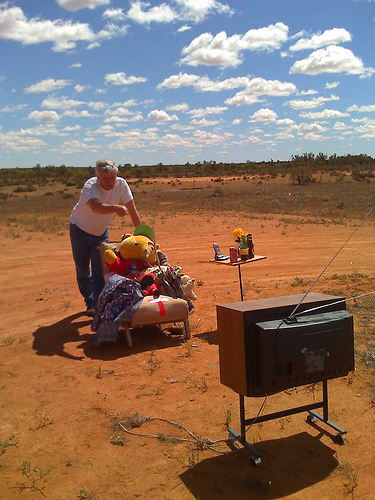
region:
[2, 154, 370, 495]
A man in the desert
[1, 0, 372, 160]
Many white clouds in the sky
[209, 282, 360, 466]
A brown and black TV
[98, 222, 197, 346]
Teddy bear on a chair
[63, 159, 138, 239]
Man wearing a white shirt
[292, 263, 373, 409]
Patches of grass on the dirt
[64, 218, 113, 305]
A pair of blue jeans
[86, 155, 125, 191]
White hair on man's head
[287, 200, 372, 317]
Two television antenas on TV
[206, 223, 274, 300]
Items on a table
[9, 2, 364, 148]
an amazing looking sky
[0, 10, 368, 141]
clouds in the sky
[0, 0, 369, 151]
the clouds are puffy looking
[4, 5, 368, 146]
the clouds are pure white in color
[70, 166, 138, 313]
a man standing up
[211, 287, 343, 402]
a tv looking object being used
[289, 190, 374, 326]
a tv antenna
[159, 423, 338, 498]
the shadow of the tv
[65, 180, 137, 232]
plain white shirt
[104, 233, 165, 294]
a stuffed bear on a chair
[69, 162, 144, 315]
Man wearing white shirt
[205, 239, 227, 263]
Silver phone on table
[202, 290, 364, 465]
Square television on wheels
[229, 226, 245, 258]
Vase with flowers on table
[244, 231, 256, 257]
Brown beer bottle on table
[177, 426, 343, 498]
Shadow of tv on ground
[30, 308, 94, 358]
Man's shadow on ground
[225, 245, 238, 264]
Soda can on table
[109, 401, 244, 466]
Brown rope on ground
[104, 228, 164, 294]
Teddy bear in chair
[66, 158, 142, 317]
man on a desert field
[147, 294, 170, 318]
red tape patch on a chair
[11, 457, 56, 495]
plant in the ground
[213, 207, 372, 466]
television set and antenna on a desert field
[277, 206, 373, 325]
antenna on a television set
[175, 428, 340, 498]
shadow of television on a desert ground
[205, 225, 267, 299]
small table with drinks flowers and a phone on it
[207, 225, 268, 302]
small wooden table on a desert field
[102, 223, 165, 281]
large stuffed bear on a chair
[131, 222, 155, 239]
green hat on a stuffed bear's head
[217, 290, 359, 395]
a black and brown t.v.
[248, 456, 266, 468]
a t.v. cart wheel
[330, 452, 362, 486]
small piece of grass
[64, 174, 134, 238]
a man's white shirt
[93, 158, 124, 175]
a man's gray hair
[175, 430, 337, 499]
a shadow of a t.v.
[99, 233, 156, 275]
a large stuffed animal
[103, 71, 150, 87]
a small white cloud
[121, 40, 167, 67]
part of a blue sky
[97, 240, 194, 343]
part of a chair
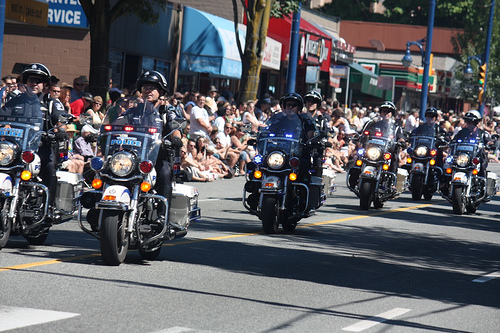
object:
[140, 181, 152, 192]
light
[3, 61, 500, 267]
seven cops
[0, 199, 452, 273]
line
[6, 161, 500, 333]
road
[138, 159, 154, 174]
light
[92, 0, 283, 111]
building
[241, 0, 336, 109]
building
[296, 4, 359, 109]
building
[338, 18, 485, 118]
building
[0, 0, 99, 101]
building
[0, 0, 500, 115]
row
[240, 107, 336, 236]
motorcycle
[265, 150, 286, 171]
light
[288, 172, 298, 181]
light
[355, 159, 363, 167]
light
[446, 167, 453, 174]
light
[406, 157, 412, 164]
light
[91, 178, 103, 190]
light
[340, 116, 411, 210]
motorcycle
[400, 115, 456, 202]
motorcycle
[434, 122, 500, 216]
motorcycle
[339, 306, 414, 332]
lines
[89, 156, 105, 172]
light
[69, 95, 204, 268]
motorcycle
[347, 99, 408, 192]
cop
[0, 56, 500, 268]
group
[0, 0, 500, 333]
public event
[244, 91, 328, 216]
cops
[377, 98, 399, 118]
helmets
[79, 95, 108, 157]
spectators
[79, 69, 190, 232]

________________

▶ [Work instructions]
Please give the listing above as a numbered list. Begin at its first line, stop after the line that contains "White hair on man's head", skip blank lines, and leave out the pictures.

▶ [Output below]
1. region:
2. [2, 154, 370, 495]
3. A man in the desert
4. [1, 0, 372, 160]
5. Many white clouds in the sky
6. [209, 282, 360, 466]
7. A brown and black TV
8. [98, 222, 197, 346]
9. Teddy bear on a chair
10. [63, 159, 138, 239]
11. Man wearing a white shirt
12. [292, 263, 373, 409]
13. Patches of grass on the dirt
14. [64, 218, 113, 305]
15. A pair of blue jeans
16. [86, 155, 125, 191]
17. White hair on man's head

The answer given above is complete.